TASK TO COMPLETE — The full listing, start to finish: write it out again exactly.

# # # # #

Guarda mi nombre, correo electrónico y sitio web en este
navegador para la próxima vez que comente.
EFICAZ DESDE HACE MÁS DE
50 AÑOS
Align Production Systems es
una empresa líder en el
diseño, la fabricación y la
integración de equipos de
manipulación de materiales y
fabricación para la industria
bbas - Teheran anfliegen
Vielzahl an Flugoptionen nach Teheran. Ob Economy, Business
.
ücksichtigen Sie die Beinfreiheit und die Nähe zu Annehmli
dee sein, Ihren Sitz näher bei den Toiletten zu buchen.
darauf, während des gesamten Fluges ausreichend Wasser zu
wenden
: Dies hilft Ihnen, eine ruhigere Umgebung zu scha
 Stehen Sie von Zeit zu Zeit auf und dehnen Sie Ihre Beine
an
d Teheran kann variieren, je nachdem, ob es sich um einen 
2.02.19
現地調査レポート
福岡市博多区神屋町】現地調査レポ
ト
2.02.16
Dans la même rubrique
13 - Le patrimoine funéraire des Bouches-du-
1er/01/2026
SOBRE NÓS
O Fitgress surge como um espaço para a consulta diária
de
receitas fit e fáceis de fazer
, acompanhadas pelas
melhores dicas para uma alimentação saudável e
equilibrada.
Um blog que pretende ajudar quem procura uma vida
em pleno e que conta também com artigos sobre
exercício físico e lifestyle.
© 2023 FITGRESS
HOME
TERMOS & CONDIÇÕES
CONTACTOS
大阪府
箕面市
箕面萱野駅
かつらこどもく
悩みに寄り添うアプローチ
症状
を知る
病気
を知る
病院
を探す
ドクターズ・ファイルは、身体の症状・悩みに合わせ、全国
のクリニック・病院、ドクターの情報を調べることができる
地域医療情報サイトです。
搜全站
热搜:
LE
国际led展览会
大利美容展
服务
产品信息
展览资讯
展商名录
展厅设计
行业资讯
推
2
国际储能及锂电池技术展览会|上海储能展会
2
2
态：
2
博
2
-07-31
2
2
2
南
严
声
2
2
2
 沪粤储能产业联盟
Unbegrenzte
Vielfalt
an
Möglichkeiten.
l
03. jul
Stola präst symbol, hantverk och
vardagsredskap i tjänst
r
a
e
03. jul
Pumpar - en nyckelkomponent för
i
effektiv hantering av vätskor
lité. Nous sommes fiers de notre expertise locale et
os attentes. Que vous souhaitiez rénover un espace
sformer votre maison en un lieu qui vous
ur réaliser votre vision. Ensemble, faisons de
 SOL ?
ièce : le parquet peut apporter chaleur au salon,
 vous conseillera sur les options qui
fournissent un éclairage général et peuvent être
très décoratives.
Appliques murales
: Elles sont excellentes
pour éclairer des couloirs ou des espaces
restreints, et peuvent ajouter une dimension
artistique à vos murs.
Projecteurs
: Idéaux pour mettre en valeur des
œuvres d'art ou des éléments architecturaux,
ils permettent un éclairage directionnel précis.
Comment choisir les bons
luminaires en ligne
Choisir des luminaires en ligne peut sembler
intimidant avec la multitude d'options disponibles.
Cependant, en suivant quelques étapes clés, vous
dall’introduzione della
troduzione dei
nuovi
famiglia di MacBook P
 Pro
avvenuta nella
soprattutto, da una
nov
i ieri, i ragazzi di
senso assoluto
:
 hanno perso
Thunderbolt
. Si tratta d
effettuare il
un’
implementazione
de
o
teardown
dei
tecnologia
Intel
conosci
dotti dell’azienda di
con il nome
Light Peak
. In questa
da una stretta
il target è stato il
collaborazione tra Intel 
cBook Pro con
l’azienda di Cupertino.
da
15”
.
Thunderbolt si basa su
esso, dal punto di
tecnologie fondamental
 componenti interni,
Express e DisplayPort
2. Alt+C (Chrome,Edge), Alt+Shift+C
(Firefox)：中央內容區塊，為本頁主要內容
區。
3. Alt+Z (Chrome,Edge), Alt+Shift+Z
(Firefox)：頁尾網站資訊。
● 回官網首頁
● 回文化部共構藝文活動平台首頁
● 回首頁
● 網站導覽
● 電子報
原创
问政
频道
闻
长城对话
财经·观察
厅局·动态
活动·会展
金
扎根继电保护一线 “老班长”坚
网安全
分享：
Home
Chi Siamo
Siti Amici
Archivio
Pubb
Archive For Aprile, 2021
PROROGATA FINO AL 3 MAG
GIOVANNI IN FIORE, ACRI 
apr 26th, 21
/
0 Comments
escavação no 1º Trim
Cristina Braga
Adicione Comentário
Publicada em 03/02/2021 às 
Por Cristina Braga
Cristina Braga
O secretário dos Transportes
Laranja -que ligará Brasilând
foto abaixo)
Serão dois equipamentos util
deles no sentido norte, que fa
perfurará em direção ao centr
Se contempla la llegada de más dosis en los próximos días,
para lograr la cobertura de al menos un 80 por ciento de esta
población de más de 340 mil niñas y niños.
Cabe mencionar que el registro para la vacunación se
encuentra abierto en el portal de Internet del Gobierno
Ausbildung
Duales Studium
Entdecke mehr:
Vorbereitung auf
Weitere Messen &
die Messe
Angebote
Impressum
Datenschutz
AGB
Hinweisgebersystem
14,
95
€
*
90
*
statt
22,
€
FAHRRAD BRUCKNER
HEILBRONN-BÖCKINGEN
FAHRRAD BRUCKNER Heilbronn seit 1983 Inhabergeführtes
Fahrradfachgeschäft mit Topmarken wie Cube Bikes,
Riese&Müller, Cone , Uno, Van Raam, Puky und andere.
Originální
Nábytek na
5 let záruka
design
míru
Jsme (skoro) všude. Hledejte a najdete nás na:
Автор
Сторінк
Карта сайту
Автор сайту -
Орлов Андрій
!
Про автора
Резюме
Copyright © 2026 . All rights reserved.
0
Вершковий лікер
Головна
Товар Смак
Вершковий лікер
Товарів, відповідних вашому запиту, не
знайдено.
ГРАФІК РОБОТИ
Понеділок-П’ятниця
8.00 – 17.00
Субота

# # # # #

ANSWER TO THIS EXERCISE —
Guarda mi nombre, correo electrónico y sitio web en este
navegador para la próxima vez que comente.
EFICAZ DESDE HACE MÁS DE
50 AÑOS
Align Production Systems es
una empresa líder en el
diseño, la fabricación y la
integración de equipos de
manipulación de materiales y
fabricación para la industria
bbas - Teheran anfliegen
Vielzahl an Flugoptionen nach Teheran. Ob Economy, Business
.
ücksichtigen Sie die Beinfreiheit und die Nähe zu Annehmli
dee sein, Ihren Sitz näher bei den Toiletten zu buchen.
darauf, während des gesamten Fluges ausreichend Wasser zu
wenden
: Dies hilft Ihnen, eine ruhigere Umgebung zu scha
 Stehen Sie von Zeit zu Zeit auf und dehnen Sie Ihre Beine
an
d Teheran kann variieren, je nachdem, ob es sich um einen 
2.02.19
現地調査レポート
福岡市博多区神屋町】現地調査レポ
ト
2.02.16
Dans la même rubrique
13 - Le patrimoine funéraire des Bouches-du-
1er/01/2026
SOBRE NÓS
O Fitgress surge como um espaço para a consulta diária
de
receitas fit e fáceis de fazer
, acompanhadas pelas
melhores dicas para uma alimentação saudável e
equilibrada.
Um blog que pretende ajudar quem procura uma vida
em pleno e que conta também com artigos sobre
exercício físico e lifestyle.
© 2023 FITGRESS
HOME
TERMOS & CONDIÇÕES
CONTACTOS
大阪府
箕面市
箕面萱野駅
かつらこどもく
悩みに寄り添うアプローチ
症状
を知る
病気
を知る
病院
を探す
ドクターズ・ファイルは、身体の症状・悩みに合わせ、全国
のクリニック・病院、ドクターの情報を調べることができる
地域医療情報サイトです。
搜全站
热搜:
LE
国际led展览会
大利美容展
服务
产品信息
展览资讯
展商名录
展厅设计
行业资讯
推
2
国际储能及锂电池技术展览会|上海储能展会
2
2
态：
2
博
2
-07-31
2
2
2
南
严
声
2
2
2
 沪粤储能产业联盟
Unbegrenzte
Vielfalt
an
Möglichkeiten.
l
03. jul
Stola präst symbol, hantverk och
vardagsredskap i tjänst
r
a
e
03. jul
Pumpar - en nyckelkomponent för
i
effektiv hantering av vätskor
lité. Nous sommes fiers de notre expertise locale et
os attentes. Que vous souhaitiez rénover un espace
sformer votre maison en un lieu qui vous
ur réaliser votre vision. Ensemble, faisons de
 SOL ?
ièce : le parquet peut apporter chaleur au salon,
 vous conseillera sur les options qui
fournissent un éclairage général et peuvent être
très décoratives.
Appliques murales
: Elles sont excellentes
pour éclairer des couloirs ou des espaces
restreints, et peuvent ajouter une dimension
artistique à vos murs.
Projecteurs
: Idéaux pour mettre en valeur des
œuvres d'art ou des éléments architecturaux,
ils permettent un éclairage directionnel précis.
Comment choisir les bons
luminaires en ligne
Choisir des luminaires en ligne peut sembler
intimidant avec la multitude d'options disponibles.
Cependant, en suivant quelques étapes clés, vous
dall’introduzione della
troduzione dei
nuovi
famiglia di MacBook P
 Pro
avvenuta nella
soprattutto, da una
nov
i ieri, i ragazzi di
senso assoluto
:
 hanno perso
Thunderbolt
. Si tratta d
effettuare il
un’
implementazione
de
o
teardown
dei
tecnologia
Intel
conosci
dotti dell’azienda di
con il nome
Light Peak
. In questa
da una stretta
il target è stato il
collaborazione tra Intel 
cBook Pro con
l’azienda di Cupertino.
da
15”
.
Thunderbolt si basa su
esso, dal punto di
tecnologie fondamental
 componenti interni,
Express e DisplayPort
2. Alt+C (Chrome,Edge), Alt+Shift+C
(Firefox)：中央內容區塊，為本頁主要內容
區。
3. Alt+Z (Chrome,Edge), Alt+Shift+Z
(Firefox)：頁尾網站資訊。
● 回官網首頁
● 回文化部共構藝文活動平台首頁
● 回首頁
● 網站導覽
● 電子報
原创
问政
频道
闻
长城对话
财经·观察
厅局·动态
活动·会展
金
扎根继电保护一线 “老班长”坚
网安全
分享：
Home
Chi Siamo
Siti Amici
Archivio
Pubb
Archive For Aprile, 2021
PROROGATA FINO AL 3 MAG
GIOVANNI IN FIORE, ACRI 
apr 26th, 21
/
0 Comments
escavação no 1º Trim
Cristina Braga
Adicione Comentário
Publicada em 03/02/2021 às 
Por Cristina Braga
Cristina Braga
O secretário dos Transportes
Laranja -que ligará Brasilând
foto abaixo)
Serão dois equipamentos util
deles no sentido norte, que fa
perfurará em direção ao centr
Se contempla la llegada de más dosis en los próximos días,
para lograr la cobertura de al menos un 80 por ciento de esta
población de más de 340 mil niñas y niños.
Cabe mencionar que el registro para la vacunación se
encuentra abierto en el portal de Internet del Gobierno
Ausbildung
Duales Studium
Entdecke mehr:
Vorbereitung auf
Weitere Messen &
die Messe
Angebote
Impressum
Datenschutz
AGB
Hinweisgebersystem
14,
95
€
*
90
*
statt
22,
€
FAHRRAD BRUCKNER
HEILBRONN-BÖCKINGEN
FAHRRAD BRUCKNER Heilbronn seit 1983 Inhabergeführtes
Fahrradfachgeschäft mit Topmarken wie Cube Bikes,
Riese&Müller, Cone , Uno, Van Raam, Puky und andere.
Originální
Nábytek na
5 let záruka
design
míru
Jsme (skoro) všude. Hledejte a najdete nás na:
Автор
Сторінк
Карта сайту
Автор сайту -
Орлов Андрій
!
Про автора
Резюме
Copyright © 2026 . All rights reserved.
0
Вершковий лікер
Головна
Товар Смак
Вершковий лікер
Товарів, відповідних вашому запиту, не
знайдено.
ГРАФІК РОБОТИ
Понеділок-П’ятниця
8.00 – 17.00
Субота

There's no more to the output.